Action item –
Lay out everything from the start of the material down to and including the line containing "भारत में क्रिप्टो" as a numbered list, leaving out blank lines.

Collected data –
= Beginning of Section =
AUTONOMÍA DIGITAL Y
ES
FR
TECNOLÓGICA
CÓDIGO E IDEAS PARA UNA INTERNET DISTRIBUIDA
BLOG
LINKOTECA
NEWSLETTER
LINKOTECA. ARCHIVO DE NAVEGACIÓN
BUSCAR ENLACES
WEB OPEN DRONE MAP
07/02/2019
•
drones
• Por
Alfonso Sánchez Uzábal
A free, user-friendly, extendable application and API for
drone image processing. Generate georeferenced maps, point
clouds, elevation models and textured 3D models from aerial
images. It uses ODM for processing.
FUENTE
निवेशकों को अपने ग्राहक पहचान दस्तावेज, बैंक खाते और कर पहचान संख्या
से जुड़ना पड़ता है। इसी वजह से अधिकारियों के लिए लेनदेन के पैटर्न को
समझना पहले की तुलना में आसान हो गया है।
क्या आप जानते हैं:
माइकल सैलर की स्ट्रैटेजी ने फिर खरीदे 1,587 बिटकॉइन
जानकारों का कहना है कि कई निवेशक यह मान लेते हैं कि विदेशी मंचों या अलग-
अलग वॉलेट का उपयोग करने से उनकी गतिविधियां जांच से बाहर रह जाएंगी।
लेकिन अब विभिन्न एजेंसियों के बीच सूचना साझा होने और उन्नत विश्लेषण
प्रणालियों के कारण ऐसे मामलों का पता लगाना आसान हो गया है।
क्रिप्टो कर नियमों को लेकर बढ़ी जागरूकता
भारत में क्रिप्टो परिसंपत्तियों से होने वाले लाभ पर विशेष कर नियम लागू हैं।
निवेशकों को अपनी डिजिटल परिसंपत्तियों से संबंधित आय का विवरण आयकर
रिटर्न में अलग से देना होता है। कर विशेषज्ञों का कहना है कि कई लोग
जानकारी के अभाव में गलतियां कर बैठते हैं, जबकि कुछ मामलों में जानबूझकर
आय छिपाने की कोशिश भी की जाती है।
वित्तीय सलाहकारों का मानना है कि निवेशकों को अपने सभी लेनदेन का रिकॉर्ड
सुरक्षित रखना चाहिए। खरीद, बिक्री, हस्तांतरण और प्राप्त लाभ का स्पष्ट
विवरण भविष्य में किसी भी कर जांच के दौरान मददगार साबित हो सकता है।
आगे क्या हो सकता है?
= End of Section =
Answer to the exercise –
1. AUTONOMÍA DIGITAL Y
2. ES
3. FR
4. TECNOLÓGICA
5. CÓDIGO E IDEAS PARA UNA INTERNET DISTRIBUIDA
6. BLOG
7. LINKOTECA
8. NEWSLETTER
9. LINKOTECA. ARCHIVO DE NAVEGACIÓN
10. BUSCAR ENLACES
11. WEB OPEN DRONE MAP
12. 07/02/2019
13. •
14. drones
15. • Por
16. Alfonso Sánchez Uzábal
17. A free, user-friendly, extendable application and API for
18. drone image processing. Generate georeferenced maps, point
19. clouds, elevation models and textured 3D models from aerial
20. images. It uses ODM for processing.
21. FUENTE
22. निवेशकों को अपने ग्राहक पहचान दस्तावेज, बैंक खाते और कर पहचान संख्या
23. से जुड़ना पड़ता है। इसी वजह से अधिकारियों के लिए लेनदेन के पैटर्न को
24. समझना पहले की तुलना में आसान हो गया है।
25. क्या आप जानते हैं:
26. माइकल सैलर की स्ट्रैटेजी ने फिर खरीदे 1,587 बिटकॉइन
27. जानकारों का कहना है कि कई निवेशक यह मान लेते हैं कि विदेशी मंचों या अलग-
28. अलग वॉलेट का उपयोग करने से उनकी गतिविधियां जांच से बाहर रह जाएंगी।
29. लेकिन अब विभिन्न एजेंसियों के बीच सूचना साझा होने और उन्नत विश्लेषण
30. प्रणालियों के कारण ऐसे मामलों का पता लगाना आसान हो गया है।
31. क्रिप्टो कर नियमों को लेकर बढ़ी जागरूकता
32. भारत में क्रिप्टो परिसंपत्तियों से होने वाले लाभ पर विशेष कर नियम लागू हैं।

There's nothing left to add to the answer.